Cogemos su chupete y le pedimos al niño que, como ya es mayor, lo tire a la basura, a un pozo, que lo deje en el balcón para un pájaro… Hay muchas posibilidades en las que él será el protagonista de la decisión.

Árboles de los chupetes

En algunas ciudades se ha establecido la costumbre de colgar en las ramas de un árbol los chupetes de los bebés que se hacen mayores. Es una bonita idea.

Vayamos poco a poco

Hay otra forma, y es quitar el chupete poco a poco. En cualquier caso, no debemos prolongar su uso en el tiempo y, una vez que hayamos tomado la decisión, no demos marcha atrás, aunque el pequeño proteste. La etapa del chupete se acabó para siempre.

Adiós al chupete… ¿de repente o poco a poco?

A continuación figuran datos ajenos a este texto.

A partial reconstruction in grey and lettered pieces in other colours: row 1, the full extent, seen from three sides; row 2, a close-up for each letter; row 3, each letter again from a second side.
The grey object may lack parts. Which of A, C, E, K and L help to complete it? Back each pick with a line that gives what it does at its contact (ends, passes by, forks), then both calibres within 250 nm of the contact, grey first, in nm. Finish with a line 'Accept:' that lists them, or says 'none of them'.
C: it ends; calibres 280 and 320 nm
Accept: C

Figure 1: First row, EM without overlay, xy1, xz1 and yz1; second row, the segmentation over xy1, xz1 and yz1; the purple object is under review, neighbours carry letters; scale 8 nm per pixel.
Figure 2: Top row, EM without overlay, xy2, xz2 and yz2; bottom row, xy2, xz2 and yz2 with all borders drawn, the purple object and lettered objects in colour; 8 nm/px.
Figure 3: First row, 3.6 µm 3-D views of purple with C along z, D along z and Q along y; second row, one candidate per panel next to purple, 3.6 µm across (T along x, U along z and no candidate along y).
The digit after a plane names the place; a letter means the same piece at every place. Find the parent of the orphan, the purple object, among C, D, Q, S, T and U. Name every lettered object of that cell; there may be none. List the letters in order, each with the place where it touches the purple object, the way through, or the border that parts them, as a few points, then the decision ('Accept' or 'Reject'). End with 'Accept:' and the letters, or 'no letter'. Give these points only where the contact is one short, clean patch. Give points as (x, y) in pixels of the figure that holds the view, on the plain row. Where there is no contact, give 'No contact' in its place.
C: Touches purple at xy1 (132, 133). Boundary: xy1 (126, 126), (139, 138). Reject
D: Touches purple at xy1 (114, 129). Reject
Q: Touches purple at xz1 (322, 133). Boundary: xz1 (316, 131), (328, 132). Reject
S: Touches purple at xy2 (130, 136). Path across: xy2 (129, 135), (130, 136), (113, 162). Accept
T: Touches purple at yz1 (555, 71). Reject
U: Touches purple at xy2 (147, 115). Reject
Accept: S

Muchos padres dicen un día que el chupete se ha perdido y lo tiran sin contemplaciones cuando creen que su hijo ya no tiene edad para usarlo. ¿Es mejor así o resulta preferible abandonar el chupete poco a poco?

 

A nosotros nos parece más respetuoso permitir que el pequeño abandone su chupete poco a poco, conforme vaya creciendo y su dependencia disminuya, en el momento en que él decida que ya no lo necesita.

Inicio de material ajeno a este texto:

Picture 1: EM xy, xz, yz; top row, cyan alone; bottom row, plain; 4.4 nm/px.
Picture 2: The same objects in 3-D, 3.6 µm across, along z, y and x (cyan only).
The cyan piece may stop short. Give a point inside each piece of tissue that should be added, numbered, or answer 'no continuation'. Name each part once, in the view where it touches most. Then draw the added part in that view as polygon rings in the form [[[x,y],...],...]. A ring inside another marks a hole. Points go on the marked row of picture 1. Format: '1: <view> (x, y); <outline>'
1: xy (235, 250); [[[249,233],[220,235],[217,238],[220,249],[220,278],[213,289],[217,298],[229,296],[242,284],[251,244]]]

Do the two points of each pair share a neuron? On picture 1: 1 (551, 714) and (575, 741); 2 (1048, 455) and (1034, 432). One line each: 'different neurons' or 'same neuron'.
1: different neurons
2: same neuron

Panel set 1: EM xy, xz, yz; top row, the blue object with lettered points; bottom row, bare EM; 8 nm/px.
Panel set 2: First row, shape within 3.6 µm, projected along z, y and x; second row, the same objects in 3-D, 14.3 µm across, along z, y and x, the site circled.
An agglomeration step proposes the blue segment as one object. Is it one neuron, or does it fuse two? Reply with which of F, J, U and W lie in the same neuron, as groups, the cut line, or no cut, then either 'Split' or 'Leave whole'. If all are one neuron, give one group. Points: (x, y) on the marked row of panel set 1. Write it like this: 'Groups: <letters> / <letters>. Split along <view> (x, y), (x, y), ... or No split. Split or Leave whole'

Retirarlo de manera gradual resulta más acertado para transmitir a nuestro hijo que es él quien debe avanzar en su propio camino hacia la autonomía, y que los padres estamos ahí para apoyarle, aconsejarle, cuidarle, educarle… pero no para imponer nuestro criterio.

No siempre ocurre así

Sin embargo, hay padres que cuentan cómo un día han tirado el chupete de su hijo a la basura o por la ventana y otros que admiten que mintieron al niño diciendo que su chupete se había perdido, que se lo habían quitado, que se lo había llevado no sé quién… y no pasó nada. Lo que suele ocurrir en estos casos en que el pequeño se resigna sin más, es que probablemente ya estaba preparado para abandonar el hábito de chupar y necesitaba un pequeño empujoncito.

Cuando el adiós al chupete se produce sin dramas, suele ser debido a que ya no es necesaria la succión calmante y que el niño acepta motu proprio o porque acata la decisión de sus mayores el final de una etapa.

De lo contrario, el disgusto que daríamos al pequeño tirando su chupete antes de tiempo puede ser mayúsculo, sin contar con que pasará un tiempo inquieto, irritable, inseguro…, con problemas  por la privación de su amado chupete.

A veces es así

Si nuestro hijo empieza a ser mayor y vemos que ya debería poner fin a la costumbre de usar chupete, debemos actuar progresivamente durante unas semanas para que cada vez lo utilice menos, elogiando sus progresos e ignorando sus retrocesos, sin enfadarnos ni ridiculizarle.

Al cabo de un tiempo, podemos aprovechar cuando pase una noche en casa de los abuelos, o vayamos de viaje o de vacaciones para decirle que igual que va a pasar la noche fuera como un chico mayor, también deberá dejar su chupete en casa.

En caso de que decidamos cortar por lo sano, estaría bien hacer partícipe al niño de la ceremonia del adiós y pedirle que sea él quien tire su chupete para siempre porque ya es grande.

¿Y tú qué opinas? ¿Qué método has utilizado o utilizarías para que tu hijo diga adiós definitivamente al chupete?